→ Task statement
Only some lines are wanted. Transcribe, exactly, the lines below from the line with "8: (207, 11, 3.76)" up to and including the line with "45: (732, 230, 15.26)".

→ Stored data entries
------

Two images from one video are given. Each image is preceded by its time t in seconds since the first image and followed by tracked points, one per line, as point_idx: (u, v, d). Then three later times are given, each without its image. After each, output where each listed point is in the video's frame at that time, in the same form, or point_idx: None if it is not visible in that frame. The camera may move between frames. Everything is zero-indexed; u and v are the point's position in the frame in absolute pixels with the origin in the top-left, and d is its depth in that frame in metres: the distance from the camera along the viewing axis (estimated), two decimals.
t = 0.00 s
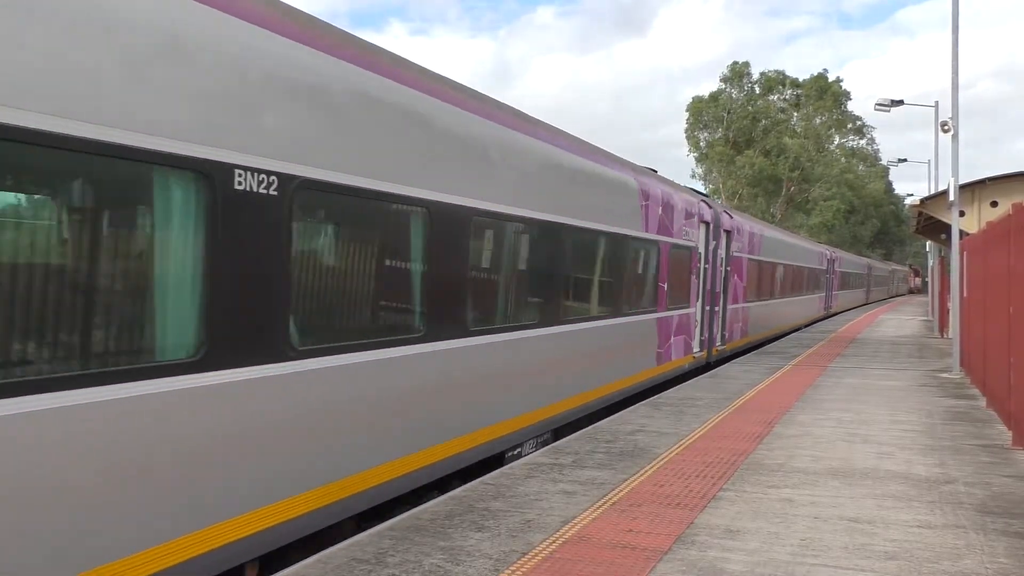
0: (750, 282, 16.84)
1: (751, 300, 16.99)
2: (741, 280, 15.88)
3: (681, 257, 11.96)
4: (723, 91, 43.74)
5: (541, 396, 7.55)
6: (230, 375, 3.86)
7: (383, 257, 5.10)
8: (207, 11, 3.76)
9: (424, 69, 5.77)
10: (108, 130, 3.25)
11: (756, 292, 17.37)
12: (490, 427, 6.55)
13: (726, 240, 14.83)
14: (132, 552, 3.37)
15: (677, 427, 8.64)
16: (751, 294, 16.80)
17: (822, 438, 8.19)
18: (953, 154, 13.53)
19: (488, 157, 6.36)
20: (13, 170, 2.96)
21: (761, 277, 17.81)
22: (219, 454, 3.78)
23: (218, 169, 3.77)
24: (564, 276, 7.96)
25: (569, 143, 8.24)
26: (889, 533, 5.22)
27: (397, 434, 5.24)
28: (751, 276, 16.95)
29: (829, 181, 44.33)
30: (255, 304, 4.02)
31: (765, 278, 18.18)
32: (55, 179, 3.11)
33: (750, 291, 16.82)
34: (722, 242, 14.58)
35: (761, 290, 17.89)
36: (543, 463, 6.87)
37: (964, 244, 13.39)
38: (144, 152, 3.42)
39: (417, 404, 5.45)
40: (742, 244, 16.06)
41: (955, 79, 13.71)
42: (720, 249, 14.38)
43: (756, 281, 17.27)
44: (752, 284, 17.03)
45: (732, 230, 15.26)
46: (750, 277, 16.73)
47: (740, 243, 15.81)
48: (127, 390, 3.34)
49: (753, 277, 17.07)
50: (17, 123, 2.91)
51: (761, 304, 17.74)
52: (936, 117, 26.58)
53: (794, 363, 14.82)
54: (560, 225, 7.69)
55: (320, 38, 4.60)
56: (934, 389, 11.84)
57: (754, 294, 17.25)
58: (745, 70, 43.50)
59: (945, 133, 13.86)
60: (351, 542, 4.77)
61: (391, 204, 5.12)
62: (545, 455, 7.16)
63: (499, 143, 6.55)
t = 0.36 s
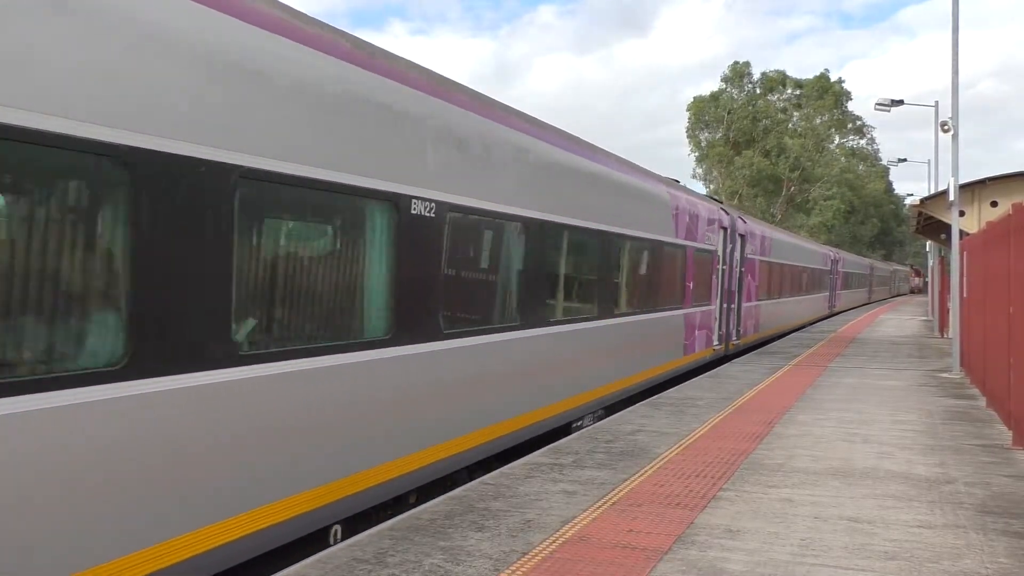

------

→ Completed exercise
8: (207, 11, 3.76)
9: (424, 69, 5.77)
10: (108, 130, 3.25)
11: (756, 292, 17.37)
12: (490, 427, 6.55)
13: (726, 240, 14.83)
14: (132, 552, 3.37)
15: (677, 427, 8.64)
16: (751, 294, 16.80)
17: (822, 438, 8.19)
18: (953, 154, 13.53)
19: (488, 157, 6.36)
20: (13, 170, 2.96)
21: (761, 277, 17.81)
22: (219, 454, 3.78)
23: (218, 169, 3.77)
24: (564, 276, 7.96)
25: (569, 143, 8.24)
26: (889, 533, 5.22)
27: (397, 434, 5.24)
28: (751, 276, 16.95)
29: (829, 181, 44.33)
30: (255, 304, 4.02)
31: (765, 278, 18.18)
32: (55, 179, 3.11)
33: (750, 291, 16.82)
34: (722, 242, 14.58)
35: (761, 290, 17.89)
36: (543, 463, 6.87)
37: (964, 244, 13.39)
38: (144, 152, 3.42)
39: (417, 404, 5.45)
40: (742, 244, 16.06)
41: (955, 79, 13.71)
42: (720, 249, 14.38)
43: (756, 281, 17.27)
44: (752, 284, 17.03)
45: (732, 230, 15.26)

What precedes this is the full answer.